RECYCLING AND RESOURCE RECOVERY - Recycling and resource recovery is the other sustainable method of dealing with waste. In the 1970's, the U.S. EPA took the lead in helping to promote recycling and resource recovery. This included funding demonstrations of curb-side recycling and the construction of resource recovery plants that separated waste and burned what remained as a form of waste-to-energy. The U.S. EPA even funded the construction of a pyrolysis system which converted municipal garbage to oil. This was after the first Earth Day and the Arab oil embargo under the Carter presidency.
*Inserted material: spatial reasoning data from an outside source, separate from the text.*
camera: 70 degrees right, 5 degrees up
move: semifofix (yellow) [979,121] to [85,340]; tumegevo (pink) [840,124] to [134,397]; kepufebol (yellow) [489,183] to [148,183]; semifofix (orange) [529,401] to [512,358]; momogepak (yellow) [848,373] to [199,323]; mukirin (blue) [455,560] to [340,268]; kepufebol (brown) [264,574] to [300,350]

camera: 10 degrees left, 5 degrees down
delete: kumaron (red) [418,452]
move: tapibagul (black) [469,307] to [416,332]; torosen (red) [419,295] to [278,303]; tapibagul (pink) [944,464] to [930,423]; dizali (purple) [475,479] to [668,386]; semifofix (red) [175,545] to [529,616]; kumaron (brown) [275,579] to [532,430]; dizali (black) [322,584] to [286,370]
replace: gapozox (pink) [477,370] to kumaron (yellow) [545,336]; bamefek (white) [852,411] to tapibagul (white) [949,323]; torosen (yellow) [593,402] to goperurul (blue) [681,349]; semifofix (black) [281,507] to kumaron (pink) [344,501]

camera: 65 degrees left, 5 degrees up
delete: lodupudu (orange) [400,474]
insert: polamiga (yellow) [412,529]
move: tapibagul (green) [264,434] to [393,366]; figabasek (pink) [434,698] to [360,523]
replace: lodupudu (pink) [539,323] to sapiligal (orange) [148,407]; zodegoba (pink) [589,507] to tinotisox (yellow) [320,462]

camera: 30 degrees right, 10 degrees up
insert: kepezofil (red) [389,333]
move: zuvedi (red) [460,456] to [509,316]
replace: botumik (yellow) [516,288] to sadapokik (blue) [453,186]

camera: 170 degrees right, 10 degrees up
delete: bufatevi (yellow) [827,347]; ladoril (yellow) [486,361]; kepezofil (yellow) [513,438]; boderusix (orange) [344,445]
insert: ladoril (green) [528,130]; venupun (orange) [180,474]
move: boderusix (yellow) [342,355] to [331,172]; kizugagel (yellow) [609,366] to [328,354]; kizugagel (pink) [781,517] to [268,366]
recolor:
Unfortunately, despite what other positive accomplishments that President Reagan might have achieved in helping bring about the end of the Cold War, Reagan eliminated the federal government's involvement in municipal garbage, including recycling and resource recovery programs, and furthermore eliminated all alternative renewable energy programs. Reagan even removed the solar panels on the roof of the White House that had been installed by President Carter. The consequence is that all the advancements in recycling and resource recovery since then have been undertaken by the individual states and municipalities. In this regard, while most cities in Europe and Japan have since then built waste-to-energy resource recovery plants as an alternative source of energy, the United States with its up-to-now cheap sources of energy has not built any new municipal waste-to-energy plants since the early 1980's (though industry has built many such plants). Instead, the focus in the United States has been our source separation and recycling. This still leaves, however, the greater bulk of municipal waste that has to be landfilled. As such, to make our cities and urban areas more sustainable and to decrease our dependence upon foreign oil, perhaps it is now time to renew our research and other efforts to find clean ways to convert waste to energy. One promising technique would eliminate all carbon emissions is plasmas gasification. Pyrolysis has also been used not to simply burn garbage, but to convert it to charcoal. The charcoal is then used in agriculture to enrich the soil. This has an added benefit of serving as a carbon sink to capture carbon and put it back into the soil.